I give the coach one last look and then put him out of my mind. “I’m kinda scared. But a good scared.”
“You have an exciting future ahead of you, I promise you that. Everyone here is rooting for you, even the people rooting for the Comebacks.”
But there’s one person missing, and it digs into my heart.
“Griffin,” I begin, my voice cracking. “Will I ever talk to my dad again?”
I exhale a tight breath, hating myself for admitting this. He’s an asshole, but he stayed up with me all night when I got sick. He gave me pep talks when I had a bad game. He hugged me so close and told me we’d be okay after Mom left.
“I wish there was one game he could watch of mine where he wasn’t thinking about my career, where he could just watch me play.”
“Jack.” Griffin points to the double door entrance. Dad strolls in and walks up to the glass. A knot in my chest begins to loosen.

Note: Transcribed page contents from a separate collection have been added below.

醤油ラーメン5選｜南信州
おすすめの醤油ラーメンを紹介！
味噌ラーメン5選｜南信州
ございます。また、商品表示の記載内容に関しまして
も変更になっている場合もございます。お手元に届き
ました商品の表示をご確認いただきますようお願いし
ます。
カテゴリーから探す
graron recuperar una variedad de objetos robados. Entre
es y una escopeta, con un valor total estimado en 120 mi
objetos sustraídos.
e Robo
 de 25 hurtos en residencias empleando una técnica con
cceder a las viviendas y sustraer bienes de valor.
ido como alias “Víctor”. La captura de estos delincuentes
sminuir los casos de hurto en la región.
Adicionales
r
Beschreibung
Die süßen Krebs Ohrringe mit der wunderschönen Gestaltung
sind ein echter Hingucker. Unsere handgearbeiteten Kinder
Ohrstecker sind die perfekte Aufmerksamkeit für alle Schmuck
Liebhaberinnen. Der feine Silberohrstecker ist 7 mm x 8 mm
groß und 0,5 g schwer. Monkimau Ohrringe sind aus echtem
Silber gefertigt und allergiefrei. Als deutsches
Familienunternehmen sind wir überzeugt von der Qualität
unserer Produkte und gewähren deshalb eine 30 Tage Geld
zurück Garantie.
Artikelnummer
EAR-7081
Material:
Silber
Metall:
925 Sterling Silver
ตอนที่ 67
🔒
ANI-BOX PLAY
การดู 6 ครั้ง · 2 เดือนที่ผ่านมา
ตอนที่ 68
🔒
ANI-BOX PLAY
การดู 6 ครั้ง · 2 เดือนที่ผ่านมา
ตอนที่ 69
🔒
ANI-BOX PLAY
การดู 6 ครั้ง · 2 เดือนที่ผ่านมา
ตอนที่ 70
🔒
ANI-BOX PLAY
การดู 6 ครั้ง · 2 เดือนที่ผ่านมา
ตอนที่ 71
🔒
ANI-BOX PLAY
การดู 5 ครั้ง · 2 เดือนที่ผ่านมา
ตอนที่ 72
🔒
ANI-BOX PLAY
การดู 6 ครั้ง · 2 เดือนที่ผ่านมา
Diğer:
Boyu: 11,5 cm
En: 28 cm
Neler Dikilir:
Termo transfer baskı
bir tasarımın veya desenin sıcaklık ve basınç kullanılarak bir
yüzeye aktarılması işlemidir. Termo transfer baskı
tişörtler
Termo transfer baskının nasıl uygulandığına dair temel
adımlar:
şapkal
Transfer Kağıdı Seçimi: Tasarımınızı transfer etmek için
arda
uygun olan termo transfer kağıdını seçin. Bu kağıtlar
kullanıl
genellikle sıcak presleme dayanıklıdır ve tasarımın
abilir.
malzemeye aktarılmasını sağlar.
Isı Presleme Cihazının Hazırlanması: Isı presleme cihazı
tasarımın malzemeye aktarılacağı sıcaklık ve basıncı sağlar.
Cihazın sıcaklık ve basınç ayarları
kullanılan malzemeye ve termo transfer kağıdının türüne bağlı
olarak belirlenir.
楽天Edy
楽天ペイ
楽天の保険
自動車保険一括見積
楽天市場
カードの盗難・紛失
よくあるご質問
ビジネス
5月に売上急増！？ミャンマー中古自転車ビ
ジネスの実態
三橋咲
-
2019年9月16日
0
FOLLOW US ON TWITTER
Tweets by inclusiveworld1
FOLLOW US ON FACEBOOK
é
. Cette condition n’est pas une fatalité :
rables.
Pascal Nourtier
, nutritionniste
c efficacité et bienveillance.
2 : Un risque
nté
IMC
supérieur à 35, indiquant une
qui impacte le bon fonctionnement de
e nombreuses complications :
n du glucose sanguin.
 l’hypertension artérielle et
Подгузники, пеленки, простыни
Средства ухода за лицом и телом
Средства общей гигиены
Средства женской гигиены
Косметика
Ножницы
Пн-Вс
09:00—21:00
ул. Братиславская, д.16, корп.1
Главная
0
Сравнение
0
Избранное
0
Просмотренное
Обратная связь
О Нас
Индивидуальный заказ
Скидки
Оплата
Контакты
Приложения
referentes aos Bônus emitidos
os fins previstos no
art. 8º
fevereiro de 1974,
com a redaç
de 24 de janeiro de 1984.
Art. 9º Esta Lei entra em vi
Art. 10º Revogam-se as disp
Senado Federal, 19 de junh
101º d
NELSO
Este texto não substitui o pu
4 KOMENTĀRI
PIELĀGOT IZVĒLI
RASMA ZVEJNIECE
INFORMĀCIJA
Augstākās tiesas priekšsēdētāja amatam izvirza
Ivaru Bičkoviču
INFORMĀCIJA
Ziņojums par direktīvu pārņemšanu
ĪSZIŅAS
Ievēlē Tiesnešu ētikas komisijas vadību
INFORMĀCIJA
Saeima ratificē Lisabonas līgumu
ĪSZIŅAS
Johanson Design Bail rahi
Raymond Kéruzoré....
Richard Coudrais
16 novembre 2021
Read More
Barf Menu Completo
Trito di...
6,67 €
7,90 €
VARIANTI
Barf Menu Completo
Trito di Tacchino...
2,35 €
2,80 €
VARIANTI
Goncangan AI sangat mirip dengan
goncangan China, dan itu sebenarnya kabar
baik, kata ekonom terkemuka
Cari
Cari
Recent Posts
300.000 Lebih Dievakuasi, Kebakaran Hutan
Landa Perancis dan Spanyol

My throat goes dry, and I swear, if I weren’t surrounded by a full arena, I might start crying. Gone is Dad’s scowl, and in its place, for the first time, is a face that beams pure pride.
He looks at me and taps his heart twice.
How did he decide to come? I turn to Griffin. He winks at me.
“I love you, Ringer. And I’m not going anywhere.”
A bolt of confidence surges through my system. My muscles flex, ready to get back to action.
“Game on,” I say to Griffin. “Let’s show these fans a real hockey match.”